Selected excerpt.
*** Begin section ***

Today, I sat down to ruminate over our new whole and term life insurance policies. After much thought and some careful (we thought) research, we chose to buy $100K of whole life and $500K of convertible term. The whole life comes with a guaranteed annual premium and will be completely paid up in 22 years. We will have contributed at that point $49,261 and the benefit amount will be $105,479 guaranteed. This insurance is for my partner T. and assures her that when she dies she will be leaving an inheritance to her son. The term life is also for her son and in her mind guarantees that if anything happens to her before the 20 years is up, her son will receive that death benefit, too. Originally, the plan was for T. to convert the term insurance gradually over to whole life so that sometime before the 20 years ran out she would have $600K of whole life insurance to pass on.

*** End section ***

Exercise aim. Copy the life insurance passage word for word, everything from "Today, I sat" down to "to pass on.".

Data excerpts.
*** Begin section ***

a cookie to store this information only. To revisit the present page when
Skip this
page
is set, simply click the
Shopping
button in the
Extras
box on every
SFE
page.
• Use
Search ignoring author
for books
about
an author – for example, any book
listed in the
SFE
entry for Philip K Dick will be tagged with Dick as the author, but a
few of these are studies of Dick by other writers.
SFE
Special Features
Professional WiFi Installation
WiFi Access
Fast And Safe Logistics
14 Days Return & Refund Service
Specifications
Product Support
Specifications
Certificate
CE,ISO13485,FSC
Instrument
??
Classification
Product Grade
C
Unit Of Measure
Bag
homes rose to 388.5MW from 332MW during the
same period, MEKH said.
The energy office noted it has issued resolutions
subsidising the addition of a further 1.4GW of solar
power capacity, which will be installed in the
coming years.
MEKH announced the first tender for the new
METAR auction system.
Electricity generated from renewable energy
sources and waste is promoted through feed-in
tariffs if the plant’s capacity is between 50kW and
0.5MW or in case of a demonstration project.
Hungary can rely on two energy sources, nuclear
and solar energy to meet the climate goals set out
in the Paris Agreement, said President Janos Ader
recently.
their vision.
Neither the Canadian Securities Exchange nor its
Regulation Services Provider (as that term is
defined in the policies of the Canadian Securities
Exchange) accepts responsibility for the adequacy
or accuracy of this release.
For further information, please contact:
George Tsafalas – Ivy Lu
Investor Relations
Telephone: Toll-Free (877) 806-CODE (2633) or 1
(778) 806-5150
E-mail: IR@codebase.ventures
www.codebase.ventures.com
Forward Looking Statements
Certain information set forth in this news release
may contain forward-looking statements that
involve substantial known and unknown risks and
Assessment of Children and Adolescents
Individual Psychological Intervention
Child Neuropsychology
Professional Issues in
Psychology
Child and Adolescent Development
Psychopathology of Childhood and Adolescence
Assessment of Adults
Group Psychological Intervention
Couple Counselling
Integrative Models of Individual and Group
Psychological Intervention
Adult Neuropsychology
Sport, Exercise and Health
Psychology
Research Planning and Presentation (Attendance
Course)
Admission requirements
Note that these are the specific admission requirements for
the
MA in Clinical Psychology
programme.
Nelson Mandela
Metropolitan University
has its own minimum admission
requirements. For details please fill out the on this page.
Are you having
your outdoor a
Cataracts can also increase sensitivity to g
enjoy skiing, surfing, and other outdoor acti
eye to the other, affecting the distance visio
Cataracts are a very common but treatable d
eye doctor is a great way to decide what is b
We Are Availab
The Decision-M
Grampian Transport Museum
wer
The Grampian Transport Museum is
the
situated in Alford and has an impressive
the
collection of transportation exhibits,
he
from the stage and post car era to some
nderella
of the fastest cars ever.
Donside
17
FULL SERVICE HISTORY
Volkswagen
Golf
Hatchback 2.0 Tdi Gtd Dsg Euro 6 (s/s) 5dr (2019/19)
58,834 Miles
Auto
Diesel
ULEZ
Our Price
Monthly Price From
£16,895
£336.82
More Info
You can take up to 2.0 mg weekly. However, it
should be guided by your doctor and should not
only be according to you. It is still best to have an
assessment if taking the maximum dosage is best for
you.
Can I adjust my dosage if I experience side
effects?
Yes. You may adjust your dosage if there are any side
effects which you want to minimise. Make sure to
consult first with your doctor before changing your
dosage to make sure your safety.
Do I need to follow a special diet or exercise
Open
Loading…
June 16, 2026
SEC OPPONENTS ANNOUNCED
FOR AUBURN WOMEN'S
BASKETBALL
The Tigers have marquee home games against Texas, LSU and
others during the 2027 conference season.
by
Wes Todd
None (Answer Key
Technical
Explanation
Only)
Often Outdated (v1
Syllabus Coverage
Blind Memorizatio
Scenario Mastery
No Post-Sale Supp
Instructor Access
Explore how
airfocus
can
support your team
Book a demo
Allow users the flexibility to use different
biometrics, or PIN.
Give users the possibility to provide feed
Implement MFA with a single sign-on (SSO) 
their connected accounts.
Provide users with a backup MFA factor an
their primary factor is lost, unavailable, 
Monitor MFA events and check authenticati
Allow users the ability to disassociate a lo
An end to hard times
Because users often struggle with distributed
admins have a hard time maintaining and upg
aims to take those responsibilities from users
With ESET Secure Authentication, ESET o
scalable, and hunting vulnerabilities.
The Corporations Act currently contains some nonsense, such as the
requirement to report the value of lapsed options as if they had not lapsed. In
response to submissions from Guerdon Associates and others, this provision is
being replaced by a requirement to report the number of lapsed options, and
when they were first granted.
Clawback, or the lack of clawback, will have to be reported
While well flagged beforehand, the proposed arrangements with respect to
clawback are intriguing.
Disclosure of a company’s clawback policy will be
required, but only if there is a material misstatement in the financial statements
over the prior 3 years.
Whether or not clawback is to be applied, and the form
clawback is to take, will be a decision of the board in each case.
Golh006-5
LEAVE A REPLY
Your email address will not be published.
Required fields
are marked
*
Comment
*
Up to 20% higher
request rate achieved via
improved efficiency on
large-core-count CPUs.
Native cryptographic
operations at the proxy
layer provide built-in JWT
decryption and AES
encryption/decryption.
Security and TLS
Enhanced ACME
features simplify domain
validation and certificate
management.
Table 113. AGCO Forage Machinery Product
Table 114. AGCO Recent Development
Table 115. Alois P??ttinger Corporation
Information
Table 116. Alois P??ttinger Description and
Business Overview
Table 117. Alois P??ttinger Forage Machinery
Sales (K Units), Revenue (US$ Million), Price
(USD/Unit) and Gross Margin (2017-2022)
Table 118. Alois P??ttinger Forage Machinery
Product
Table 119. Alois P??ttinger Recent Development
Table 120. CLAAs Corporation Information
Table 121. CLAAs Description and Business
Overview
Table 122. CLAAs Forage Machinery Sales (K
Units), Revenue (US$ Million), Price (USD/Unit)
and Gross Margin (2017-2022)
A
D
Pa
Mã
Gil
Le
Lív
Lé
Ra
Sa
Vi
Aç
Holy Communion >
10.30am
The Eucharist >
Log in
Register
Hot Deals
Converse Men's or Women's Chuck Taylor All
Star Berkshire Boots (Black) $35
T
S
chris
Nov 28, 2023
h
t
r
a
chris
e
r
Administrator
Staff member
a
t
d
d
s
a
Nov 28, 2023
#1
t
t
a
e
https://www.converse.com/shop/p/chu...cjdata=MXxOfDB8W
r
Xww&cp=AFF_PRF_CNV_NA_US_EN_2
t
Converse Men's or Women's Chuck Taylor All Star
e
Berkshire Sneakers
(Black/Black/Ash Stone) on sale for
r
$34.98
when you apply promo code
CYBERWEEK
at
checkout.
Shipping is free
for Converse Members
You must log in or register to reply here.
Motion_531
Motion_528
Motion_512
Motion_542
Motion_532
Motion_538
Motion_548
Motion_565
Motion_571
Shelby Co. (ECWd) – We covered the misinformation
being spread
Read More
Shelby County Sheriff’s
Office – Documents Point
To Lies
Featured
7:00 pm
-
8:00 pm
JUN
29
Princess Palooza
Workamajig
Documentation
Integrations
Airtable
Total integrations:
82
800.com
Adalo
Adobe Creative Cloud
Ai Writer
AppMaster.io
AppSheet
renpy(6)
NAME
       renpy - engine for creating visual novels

*** End section ***

Finished task.
Today, I sat down to ruminate over our new whole and term life insurance policies. After much thought and some careful (we thought) research, we chose to buy $100K of whole life and $500K of convertible term. The whole life comes with a guaranteed annual premium and will be completely paid up in 22 years. We will have contributed at that point $49,261 and the benefit amount will be $105,479 guaranteed. This insurance is for my partner T. and assures her that when she dies she will be leaving an inheritance to her son. The term life is also for her son and in her mind guarantees that if anything happens to her before the 20 years is up, her son will receive that death benefit, too. Originally, the plan was for T. to convert the term insurance gradually over to whole life so that sometime before the 20 years ran out she would have $600K of whole life insurance to pass on.